By the accomplishment of this prophecy, and by several miracles he wrought, the name of the saint became famous.

Favianes, a city on the Danube, twenty leagues from Vienna, distressed by a terrible famine, implored his assistance.

Saint Severinus preached penance among them with great fruit, and he so effectually threatened with the divine vengeance a certain rich woman, who had hoarded up a great quantity of provisions, that she distributed all her stores amongst the poor.

Soon after his arrival, the ice of the Danube breaking, the country was abundantly supplied by barges up the rivers.

Another time by his prayers he chased away the locusts, which by their swarms had threatened with devastation the whole produce of the year.

He wrought many miracles; yet never healed the sore eyes of Bonosus, the dearest to him of his disciples, who spent forty years in almost continual prayer.

He established many monasteries, of which the most considerable was one on the banks of the Danube, near Vienna; but he made none of them the place of his constant abode, often shutting himself up in an hermitage four leagues from his community, where he wholly devoted himself to contemplation.

He never eat till after sunset, unless on great festivals. In Lent he eat only once a week.

His bed was sackcloth spread on the floor in his oratory.

He always walked barefoot, even when the Danube was frozen.

Many kings and princes of the Barbarians came to visit him, and among them Odoacer, king of the Heruli, then on his march for Italy. The saint’s cell was so low that Odoacer could not stand upright in it.

St. Severinus told him that the kingdom he was going to conquer would shortly be his; and Odoacer seeing himself, soon after master of Italy, sent honorable letters to the saint, promising him all he was pleased to ask; but Severinus only desired of him the restoration of a certain banished man.

Having foretold his death long before it happened, he fell ill of a pleurisy on the 5th of January, and on the fourth day of his illness, having received the viaticum, and arming his whole body with the sign of the cross, and repeating that verse of the psalmist, Let every spirit praise the Lord, he closed his eyes and expired in the year 482.  

A perfect spirit of sincere humility is the spirit of the most sublime and heroic degree of Christian virtue and perfection.

As the great work of the sanctification of our souls is to be begun by humility, so must it be completed by the same.
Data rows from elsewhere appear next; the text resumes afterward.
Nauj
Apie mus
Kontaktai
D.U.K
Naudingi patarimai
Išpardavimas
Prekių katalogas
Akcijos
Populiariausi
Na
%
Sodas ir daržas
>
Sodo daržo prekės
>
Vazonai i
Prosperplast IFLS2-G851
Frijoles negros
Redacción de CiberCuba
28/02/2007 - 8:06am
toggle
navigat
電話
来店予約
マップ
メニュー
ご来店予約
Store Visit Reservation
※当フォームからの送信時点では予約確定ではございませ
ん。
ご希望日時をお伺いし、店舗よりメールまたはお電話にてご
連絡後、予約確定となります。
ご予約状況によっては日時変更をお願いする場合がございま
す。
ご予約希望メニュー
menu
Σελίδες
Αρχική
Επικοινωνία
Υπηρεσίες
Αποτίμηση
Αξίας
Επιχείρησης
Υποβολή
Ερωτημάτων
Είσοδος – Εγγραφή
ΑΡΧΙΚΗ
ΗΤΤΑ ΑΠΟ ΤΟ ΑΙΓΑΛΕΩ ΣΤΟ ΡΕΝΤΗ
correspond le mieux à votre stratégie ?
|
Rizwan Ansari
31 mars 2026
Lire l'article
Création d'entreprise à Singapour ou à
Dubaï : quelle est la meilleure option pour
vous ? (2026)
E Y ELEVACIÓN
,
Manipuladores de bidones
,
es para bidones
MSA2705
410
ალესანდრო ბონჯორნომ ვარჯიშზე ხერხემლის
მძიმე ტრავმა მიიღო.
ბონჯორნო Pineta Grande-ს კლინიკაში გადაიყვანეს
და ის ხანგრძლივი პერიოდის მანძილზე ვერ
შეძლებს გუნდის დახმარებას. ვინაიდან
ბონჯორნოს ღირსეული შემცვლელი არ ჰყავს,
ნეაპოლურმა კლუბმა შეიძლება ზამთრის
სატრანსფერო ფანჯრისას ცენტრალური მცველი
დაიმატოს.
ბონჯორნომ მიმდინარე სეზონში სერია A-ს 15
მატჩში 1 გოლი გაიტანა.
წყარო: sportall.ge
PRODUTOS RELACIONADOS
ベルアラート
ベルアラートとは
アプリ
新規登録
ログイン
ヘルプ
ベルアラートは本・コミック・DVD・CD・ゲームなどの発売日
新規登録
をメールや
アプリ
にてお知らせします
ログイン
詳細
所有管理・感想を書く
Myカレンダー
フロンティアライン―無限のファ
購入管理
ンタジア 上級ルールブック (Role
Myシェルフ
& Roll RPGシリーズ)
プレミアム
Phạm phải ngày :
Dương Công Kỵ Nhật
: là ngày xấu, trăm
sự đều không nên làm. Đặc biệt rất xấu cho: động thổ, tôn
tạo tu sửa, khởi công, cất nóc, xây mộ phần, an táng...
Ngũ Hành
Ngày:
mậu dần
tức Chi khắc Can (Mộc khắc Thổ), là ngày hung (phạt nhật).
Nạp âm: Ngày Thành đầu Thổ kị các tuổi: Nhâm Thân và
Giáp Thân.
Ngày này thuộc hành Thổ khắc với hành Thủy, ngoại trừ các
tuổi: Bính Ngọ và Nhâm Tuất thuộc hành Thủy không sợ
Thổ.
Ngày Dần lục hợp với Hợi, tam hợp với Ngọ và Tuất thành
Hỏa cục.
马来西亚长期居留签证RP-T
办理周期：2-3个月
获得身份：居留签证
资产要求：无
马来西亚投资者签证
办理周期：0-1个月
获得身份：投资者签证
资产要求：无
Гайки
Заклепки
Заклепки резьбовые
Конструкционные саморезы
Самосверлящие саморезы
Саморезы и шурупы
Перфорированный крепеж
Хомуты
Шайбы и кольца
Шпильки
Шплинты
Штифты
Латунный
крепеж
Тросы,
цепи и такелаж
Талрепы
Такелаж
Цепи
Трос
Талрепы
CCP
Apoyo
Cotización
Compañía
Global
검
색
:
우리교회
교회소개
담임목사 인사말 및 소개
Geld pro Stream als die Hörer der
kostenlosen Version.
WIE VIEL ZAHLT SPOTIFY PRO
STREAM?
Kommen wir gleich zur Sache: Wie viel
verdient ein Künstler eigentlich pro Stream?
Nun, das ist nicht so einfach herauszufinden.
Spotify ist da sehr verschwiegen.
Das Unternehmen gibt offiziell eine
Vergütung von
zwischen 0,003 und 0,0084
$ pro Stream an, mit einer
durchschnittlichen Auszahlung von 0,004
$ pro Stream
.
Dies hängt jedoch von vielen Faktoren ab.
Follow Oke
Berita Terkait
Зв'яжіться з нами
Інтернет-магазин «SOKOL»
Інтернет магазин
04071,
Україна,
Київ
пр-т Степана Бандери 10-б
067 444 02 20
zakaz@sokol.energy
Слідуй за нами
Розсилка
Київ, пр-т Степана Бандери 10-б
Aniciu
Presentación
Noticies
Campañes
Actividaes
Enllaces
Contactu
Humility invites the Holy Ghost into the soul, and prepares her to receive his graces; and from the most perfect charity, which he infuses, she derives a new interior light, and an experimental knowledge of God and herself, with an infused humility far clearer in the light of the understanding, in which she sees God’s infinite greatness, and her own total insufficiency, baseness, and nothingness, after quite a new manner; and in which she conceives a relish of contempt and humiliations as her due, feels a secret sentiment of joy in suffering them, sincerely loves her own abjection, dependence, and correction, dreads the esteem and praises of others, as snares by which a mortal poison may imperceptibly insinuate itself into her affections, and deprive her of the divine grace; is so far from preferring herself to any one, that she always places herself below all creatures, is almost sunk in the deep abyss of her own nothingness,

never speaks of herself to her own advantage, or affects a show of modesty in order to appear humble before men; in all good, gives the entire glory to God alone, and as to herself, glories only in her infirmities, pleasing herself in her own weakness and nothingness, rejoicing that God is the great all in her and in all creatures.